> Folk Music > Songs > On Monday Morning

A Week’s Work Well Done / On Monday Morning (I Married a Wife)

[ Roud 433 ; Master title: A Week’s Work Well Done ; Laws Q6 ; Ballad Index LQ06 ; VWML RoudFS/S269594 , GG/1/17/1073 ; Wiltshire 515 ; Mudcat 19427 ; trad.]
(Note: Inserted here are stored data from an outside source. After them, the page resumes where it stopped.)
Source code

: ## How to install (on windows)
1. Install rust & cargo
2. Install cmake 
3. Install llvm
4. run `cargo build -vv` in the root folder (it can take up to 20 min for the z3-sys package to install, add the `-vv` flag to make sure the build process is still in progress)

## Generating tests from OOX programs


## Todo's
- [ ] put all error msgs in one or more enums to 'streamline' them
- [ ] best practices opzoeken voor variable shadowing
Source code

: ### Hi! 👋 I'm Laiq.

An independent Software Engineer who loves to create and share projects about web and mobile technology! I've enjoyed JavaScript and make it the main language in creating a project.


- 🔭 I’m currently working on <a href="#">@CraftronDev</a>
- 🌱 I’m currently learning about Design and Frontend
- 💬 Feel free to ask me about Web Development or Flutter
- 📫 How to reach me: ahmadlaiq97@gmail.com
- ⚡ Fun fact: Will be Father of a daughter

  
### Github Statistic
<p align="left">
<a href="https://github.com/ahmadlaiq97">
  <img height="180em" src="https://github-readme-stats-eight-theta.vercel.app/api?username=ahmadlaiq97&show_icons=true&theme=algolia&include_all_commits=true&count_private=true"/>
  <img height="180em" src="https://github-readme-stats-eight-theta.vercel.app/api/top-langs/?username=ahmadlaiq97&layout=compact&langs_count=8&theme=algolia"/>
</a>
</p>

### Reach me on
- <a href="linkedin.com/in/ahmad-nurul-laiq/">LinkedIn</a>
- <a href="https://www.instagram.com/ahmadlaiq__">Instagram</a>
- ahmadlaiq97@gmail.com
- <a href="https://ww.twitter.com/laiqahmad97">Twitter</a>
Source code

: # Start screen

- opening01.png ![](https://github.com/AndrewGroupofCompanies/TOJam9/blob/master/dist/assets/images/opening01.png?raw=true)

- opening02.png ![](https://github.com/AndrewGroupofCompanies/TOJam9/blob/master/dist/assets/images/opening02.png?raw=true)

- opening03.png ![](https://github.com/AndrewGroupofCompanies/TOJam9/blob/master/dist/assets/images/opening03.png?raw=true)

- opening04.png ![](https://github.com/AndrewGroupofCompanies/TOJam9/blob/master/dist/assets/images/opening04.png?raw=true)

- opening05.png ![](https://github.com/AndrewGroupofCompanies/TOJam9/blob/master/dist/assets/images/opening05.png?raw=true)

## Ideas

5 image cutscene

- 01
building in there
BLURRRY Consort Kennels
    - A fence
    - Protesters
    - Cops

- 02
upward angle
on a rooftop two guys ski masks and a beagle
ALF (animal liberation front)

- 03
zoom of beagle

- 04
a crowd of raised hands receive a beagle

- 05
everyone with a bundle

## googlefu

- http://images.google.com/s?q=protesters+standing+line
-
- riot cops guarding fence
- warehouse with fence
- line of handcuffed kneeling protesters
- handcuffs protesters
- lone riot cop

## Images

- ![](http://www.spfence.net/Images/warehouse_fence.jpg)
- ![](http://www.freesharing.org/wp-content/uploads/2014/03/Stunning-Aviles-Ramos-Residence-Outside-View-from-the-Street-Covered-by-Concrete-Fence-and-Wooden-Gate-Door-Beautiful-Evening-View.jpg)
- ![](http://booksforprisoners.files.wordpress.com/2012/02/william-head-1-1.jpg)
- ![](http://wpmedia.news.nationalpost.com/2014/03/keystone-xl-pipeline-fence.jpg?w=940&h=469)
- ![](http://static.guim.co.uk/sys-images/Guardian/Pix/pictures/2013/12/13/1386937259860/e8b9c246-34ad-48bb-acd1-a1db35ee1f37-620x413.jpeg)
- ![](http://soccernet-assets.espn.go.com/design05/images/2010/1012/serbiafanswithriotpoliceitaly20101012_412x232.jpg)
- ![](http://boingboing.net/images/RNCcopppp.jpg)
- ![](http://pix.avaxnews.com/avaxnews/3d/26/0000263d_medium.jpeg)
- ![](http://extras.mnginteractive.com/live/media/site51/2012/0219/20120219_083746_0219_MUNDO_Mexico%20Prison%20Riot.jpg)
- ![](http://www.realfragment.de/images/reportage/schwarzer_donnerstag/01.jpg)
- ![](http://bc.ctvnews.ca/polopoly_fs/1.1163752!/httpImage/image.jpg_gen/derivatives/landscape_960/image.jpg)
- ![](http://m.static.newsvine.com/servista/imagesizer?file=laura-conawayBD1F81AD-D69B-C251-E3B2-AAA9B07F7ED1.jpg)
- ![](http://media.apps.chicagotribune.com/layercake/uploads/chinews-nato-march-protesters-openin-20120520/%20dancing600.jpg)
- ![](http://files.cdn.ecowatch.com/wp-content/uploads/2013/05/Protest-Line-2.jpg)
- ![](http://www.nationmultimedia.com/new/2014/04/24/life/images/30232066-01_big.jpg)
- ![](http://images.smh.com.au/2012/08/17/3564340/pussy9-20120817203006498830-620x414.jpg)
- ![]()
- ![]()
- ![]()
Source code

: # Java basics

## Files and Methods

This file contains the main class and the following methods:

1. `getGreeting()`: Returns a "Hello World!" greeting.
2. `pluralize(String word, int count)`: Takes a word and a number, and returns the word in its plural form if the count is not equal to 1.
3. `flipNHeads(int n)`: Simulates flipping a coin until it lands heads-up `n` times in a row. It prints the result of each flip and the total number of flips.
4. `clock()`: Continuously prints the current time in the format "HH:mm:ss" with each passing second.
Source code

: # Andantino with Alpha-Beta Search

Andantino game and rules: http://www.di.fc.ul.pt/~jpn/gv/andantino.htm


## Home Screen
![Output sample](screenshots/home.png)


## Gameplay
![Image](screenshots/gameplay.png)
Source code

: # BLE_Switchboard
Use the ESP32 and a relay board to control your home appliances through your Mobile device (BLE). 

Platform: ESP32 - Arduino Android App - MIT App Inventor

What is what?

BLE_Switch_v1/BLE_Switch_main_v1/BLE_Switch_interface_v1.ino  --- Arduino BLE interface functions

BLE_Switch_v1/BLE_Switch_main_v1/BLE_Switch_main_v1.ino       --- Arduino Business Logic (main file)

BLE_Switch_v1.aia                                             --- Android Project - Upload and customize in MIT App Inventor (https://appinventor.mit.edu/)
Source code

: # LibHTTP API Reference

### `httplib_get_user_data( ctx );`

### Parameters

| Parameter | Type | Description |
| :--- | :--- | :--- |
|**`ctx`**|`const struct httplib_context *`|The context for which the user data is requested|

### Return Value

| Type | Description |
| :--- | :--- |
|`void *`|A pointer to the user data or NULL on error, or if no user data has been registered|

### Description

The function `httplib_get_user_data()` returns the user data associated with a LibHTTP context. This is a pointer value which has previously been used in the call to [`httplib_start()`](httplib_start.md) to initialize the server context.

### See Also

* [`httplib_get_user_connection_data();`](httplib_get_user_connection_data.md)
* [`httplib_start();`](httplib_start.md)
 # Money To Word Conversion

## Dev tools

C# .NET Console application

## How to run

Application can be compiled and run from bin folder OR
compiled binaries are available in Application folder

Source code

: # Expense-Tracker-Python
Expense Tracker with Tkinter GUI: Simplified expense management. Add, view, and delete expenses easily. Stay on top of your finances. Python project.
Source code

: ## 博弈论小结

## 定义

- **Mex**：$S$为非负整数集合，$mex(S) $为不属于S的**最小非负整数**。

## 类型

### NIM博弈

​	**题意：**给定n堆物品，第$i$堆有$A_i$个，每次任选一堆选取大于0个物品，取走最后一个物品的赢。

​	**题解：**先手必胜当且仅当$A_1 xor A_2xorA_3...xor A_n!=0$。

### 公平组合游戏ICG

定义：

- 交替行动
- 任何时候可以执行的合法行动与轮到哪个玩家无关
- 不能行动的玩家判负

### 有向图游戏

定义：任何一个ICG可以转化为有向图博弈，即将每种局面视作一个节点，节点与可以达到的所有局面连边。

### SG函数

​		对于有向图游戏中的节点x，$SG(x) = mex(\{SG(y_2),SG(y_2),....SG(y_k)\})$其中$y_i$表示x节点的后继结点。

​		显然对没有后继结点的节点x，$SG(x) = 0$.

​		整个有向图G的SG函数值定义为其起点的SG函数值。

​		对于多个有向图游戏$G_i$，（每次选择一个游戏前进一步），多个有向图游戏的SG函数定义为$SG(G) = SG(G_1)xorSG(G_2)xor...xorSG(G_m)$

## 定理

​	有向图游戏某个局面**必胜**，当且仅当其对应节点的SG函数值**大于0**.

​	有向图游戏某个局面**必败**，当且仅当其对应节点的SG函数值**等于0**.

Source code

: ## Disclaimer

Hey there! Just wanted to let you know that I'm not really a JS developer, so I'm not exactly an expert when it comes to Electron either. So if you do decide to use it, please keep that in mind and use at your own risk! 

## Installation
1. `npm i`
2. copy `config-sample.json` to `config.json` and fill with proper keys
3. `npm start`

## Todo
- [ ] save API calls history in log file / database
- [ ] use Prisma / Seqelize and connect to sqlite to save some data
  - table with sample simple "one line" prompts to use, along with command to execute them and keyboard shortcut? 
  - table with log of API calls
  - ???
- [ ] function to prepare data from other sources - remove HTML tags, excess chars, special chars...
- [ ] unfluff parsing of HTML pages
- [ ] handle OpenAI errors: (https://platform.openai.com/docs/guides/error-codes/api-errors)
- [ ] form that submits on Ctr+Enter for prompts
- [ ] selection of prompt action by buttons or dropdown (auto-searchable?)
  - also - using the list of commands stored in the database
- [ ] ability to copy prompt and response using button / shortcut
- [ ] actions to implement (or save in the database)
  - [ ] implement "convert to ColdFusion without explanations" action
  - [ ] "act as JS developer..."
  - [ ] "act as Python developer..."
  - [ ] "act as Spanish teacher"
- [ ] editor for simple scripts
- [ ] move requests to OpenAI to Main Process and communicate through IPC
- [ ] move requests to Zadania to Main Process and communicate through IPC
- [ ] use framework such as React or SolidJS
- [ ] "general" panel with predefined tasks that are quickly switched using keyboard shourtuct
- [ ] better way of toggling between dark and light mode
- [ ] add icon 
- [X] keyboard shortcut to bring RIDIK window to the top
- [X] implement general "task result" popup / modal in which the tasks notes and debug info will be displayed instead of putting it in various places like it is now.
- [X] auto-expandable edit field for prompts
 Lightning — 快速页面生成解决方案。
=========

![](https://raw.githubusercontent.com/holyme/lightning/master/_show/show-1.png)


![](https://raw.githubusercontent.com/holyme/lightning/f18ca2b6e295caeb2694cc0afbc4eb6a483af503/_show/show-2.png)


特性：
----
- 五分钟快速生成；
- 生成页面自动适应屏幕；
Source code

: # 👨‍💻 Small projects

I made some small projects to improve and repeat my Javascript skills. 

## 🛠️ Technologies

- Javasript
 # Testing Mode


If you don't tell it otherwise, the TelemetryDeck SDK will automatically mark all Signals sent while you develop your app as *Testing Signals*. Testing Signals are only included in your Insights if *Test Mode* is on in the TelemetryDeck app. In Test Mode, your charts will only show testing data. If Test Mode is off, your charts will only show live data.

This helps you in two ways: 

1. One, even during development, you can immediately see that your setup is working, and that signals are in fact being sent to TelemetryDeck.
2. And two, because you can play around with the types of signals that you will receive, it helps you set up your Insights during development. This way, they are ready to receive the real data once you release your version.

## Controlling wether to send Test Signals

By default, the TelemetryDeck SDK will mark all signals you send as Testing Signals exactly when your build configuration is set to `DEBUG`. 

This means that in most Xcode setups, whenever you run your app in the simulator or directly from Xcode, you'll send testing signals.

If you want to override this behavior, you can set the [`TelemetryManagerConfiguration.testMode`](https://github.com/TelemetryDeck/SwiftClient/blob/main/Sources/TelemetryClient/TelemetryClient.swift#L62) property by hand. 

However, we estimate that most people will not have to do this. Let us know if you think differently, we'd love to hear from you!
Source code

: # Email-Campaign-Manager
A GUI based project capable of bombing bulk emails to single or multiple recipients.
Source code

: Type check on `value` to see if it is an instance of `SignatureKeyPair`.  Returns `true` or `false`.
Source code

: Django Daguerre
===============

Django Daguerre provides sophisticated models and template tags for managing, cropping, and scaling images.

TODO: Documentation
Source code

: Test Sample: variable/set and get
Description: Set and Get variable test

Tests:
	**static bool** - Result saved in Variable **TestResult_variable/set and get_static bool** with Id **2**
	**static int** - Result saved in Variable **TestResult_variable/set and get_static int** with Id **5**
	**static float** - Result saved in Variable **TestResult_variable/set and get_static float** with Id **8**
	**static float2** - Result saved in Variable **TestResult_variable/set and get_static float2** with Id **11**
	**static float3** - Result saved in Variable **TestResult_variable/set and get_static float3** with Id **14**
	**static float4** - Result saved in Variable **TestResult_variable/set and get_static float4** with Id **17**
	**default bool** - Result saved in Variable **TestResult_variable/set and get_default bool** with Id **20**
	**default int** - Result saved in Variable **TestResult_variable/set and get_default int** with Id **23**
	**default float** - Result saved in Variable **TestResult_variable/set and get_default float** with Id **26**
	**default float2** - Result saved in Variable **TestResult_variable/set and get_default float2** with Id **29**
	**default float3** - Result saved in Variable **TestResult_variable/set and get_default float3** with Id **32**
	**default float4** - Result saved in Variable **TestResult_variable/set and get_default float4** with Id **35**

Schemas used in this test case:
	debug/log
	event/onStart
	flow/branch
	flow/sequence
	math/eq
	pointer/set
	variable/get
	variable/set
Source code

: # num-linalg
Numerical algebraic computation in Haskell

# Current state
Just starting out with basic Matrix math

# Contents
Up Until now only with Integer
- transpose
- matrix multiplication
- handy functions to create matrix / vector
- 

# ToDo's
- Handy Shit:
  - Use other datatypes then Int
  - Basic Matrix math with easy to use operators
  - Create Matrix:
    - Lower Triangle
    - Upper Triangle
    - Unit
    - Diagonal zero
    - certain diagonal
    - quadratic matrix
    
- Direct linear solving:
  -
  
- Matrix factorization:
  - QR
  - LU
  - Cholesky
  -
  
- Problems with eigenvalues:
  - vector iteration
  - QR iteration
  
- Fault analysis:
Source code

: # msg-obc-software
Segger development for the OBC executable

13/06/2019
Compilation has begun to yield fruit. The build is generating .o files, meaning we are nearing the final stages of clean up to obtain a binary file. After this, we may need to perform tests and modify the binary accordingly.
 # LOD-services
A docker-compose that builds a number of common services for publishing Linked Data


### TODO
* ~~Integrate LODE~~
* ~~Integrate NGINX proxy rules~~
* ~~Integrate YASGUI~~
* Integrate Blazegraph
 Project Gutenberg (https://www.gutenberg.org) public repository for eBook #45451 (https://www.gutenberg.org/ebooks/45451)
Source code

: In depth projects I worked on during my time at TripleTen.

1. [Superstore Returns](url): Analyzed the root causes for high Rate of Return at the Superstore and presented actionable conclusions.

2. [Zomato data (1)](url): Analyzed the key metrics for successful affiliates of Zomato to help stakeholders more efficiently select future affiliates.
Blyth Voices Folk Songs collected by Ralph Vaughan Williams Marrow Bones The Idiom of the People Songs of the West

William Alexander of Cliddesdon, Hampshire, sang the awful On Monday Morning, a song of a man beating his scolding wife to death, to Ralph Vaughan Williams in 1909. This version was printed in 1959 in Vaughan Williams’ and Lloyd’s The Penguin Book of English Folk Songs, which commented:

Baring-Gould, who describes this as a song “relished by married men”, found an early set in a collection of stall balladry, West Country Garlands, date about 1760. He obtained a version from the singing of Robert Hard of South Brent, Devon, which he called A Week’s Work Well Done. Our version is sung to a variant of the well-known Turpin Hero tune. Frank Kidson had information that the song was sung by Grimaldi the clown, about 1820.

Ollie Gilbert sang Willow Green to Alan Lomax and Shirley Collins at Timbo, Arkansas, in October 1959. This recording was included in 1997 on the Rounder anthology Ozark Frontier (Southern Journey Volume 7).

Nick Dow sang A Week’s Work Well Done in 1978 on his Dingle’s album Burd Margaret. He noted:

A song of marital discord, rumoured to have been sung in 1820 by the clown Grimaldi.

Mick Ryan sang On Monday Morning in 1978 on his and Jon Burge’s The Leader Tradition album Fair Was the City.

Lyrics

William Alexander sings On Monday Morning

On Monday morning I married a wife,
Thinking to live a sober life;
But as she turned out, I’d better be dead,
The remarkable day that I was wed,
To me rite fol-lol-liddle-lol-le-day.

On Tuesday morning I goes to the wood,
I cut a stick both fine and good.
The finest stick that ever you did see,
I cut him out of a holly, holly tree,
To me rite fol-lol-liddle-lol-le-day.

On Wednesday morning then home I goes,
Thinking a battle I must try.
I beat her about her back and her wig
Until I’d a-broke my holly, holly twig,
To me rite fol-lol-liddle-lol-le-day.

Oh Thursday morning my poor wife,
She was sick and like to die.
If she isn’t better tomorrow to be
The devil may have her tomorrow for me,
To me rite fol-lol-liddle-lol-le-day.

On Friday morning the sun did shine
And I walked out in the midst of my prime.
Oh, the devil he’s come in, in the midst of the game
And he took her away, both blind and lame,
To me rite fol-lol-liddle-lol-le-day.

On Saturday morning it’s five days past,
My poor wife is dead at last.
The big bell shall ring and the little one shall toll
Ad I’ll go home as a jolly old soul,
To me rite fol-lol-liddle-lol-le-day.

On Sunday morning I died without,
I had ne’er a wife to scold me about.
Here’s good luck to my pipe, to my bottle and my friend,
And here’s good luck to a week’s work end,
To me rite fol-lol-liddle-lol-le-day.